Below are the records; give again exactly the lines from the one containing "Figure 5: EM" through the one containing "Image 1: The", leaving out pictures.
+ + + +
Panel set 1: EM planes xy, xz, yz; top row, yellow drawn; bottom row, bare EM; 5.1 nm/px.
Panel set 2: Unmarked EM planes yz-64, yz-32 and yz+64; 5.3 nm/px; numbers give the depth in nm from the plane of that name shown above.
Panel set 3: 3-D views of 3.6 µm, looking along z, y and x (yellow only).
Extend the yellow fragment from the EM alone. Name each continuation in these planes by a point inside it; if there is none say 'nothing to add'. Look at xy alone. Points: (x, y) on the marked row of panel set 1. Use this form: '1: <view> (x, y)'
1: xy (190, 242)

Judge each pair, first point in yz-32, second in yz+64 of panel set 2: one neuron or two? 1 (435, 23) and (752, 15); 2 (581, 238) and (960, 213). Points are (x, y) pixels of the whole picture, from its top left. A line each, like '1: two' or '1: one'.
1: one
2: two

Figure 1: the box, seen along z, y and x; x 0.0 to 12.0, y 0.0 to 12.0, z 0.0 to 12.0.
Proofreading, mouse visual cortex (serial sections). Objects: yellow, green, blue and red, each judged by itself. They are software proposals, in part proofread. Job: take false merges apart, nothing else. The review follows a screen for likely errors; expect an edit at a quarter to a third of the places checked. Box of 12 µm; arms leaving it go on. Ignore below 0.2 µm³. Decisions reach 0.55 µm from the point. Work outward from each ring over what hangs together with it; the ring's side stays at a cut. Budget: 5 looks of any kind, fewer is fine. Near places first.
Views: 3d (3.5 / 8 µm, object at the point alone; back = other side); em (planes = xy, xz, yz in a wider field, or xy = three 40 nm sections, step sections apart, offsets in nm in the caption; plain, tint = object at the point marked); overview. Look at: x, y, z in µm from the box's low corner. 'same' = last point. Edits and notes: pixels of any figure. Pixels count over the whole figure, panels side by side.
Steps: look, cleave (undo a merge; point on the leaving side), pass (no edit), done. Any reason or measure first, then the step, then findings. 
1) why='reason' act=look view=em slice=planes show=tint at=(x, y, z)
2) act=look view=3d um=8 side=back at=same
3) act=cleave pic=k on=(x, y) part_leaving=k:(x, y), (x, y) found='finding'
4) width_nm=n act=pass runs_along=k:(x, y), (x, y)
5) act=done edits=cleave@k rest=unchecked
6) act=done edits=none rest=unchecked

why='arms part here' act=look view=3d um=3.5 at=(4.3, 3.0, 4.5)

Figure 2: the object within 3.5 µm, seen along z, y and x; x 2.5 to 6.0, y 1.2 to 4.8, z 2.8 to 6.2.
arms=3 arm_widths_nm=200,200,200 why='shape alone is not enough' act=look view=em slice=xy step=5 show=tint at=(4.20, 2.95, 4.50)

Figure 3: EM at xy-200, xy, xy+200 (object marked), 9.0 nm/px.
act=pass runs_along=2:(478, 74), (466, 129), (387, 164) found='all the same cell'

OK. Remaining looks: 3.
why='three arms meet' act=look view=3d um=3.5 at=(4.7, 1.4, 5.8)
+ + + +
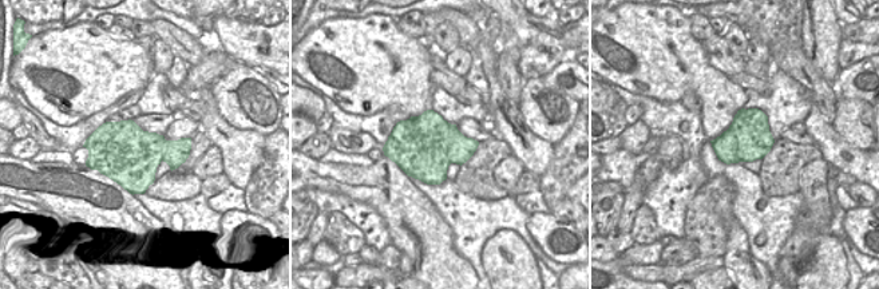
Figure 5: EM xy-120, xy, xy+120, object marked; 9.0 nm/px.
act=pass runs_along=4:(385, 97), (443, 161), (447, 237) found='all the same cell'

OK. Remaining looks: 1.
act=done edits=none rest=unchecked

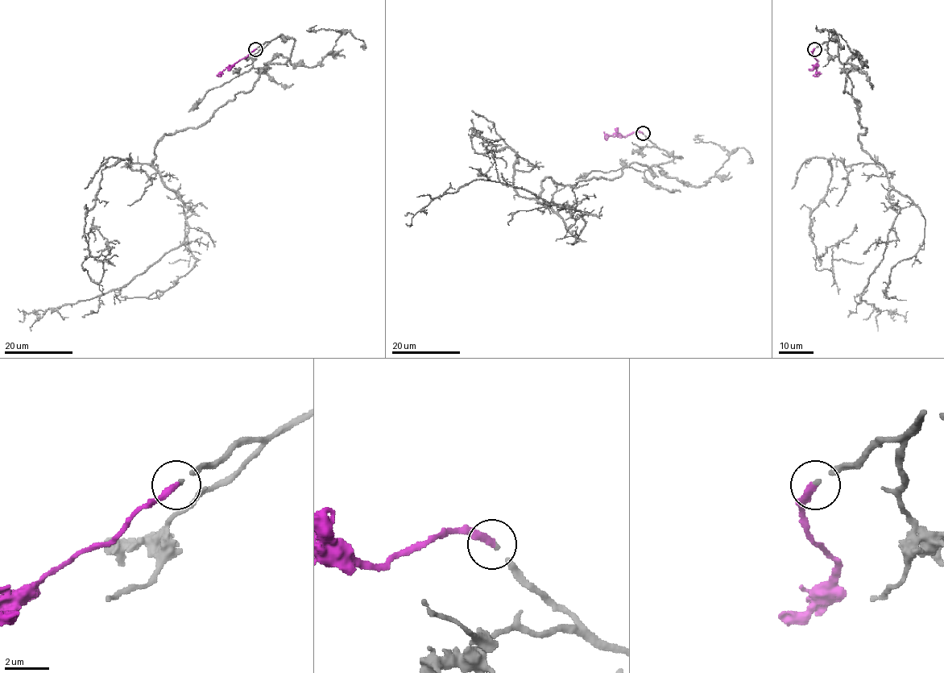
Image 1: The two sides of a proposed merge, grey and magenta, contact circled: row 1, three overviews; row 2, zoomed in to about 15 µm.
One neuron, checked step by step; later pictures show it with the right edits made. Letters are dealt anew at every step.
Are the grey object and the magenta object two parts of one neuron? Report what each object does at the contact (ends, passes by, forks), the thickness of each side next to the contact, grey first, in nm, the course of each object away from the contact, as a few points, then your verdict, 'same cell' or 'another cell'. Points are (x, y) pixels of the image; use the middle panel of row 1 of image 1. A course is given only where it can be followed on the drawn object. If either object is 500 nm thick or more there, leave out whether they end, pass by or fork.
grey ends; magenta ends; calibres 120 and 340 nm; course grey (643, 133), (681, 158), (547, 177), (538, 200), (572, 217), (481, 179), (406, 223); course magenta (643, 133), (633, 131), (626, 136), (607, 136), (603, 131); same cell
+ + + +
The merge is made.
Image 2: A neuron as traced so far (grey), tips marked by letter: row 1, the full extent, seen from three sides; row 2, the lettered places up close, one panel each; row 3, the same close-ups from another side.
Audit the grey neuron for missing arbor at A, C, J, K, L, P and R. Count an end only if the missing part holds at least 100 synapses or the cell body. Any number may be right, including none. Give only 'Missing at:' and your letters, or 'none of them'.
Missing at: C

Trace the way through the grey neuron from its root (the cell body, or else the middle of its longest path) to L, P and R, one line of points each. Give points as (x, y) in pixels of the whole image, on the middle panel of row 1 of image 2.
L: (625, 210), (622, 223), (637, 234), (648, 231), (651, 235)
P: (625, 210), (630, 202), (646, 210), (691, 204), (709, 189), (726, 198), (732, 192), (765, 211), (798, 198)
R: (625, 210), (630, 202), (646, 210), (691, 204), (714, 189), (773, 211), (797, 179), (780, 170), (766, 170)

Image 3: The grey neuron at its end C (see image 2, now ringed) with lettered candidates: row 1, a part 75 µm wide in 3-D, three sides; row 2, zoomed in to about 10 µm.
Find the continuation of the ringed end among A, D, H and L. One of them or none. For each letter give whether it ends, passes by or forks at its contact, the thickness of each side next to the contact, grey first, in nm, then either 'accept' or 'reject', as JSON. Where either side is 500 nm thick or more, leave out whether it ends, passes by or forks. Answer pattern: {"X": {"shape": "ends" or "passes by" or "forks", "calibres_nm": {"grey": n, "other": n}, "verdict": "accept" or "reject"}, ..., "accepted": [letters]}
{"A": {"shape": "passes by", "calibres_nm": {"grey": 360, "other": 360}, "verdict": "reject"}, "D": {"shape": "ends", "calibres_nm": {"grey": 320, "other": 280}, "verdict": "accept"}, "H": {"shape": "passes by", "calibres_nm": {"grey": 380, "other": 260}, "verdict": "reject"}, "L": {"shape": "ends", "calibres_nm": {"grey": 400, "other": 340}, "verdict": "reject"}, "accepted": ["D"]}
+ + + +
▸ **Finished task**
Figure 5: EM xy-120, xy, xy+120, object marked; 9.0 nm/px.
act=pass runs_along=4:(385, 97), (443, 161), (447, 237) found='all the same cell'

OK. Remaining looks: 1.
act=done edits=none rest=unchecked

Image 1: The two sides of a proposed merge, grey and magenta, contact circled: row 1, three overviews; row 2, zoomed in to about 15 µm.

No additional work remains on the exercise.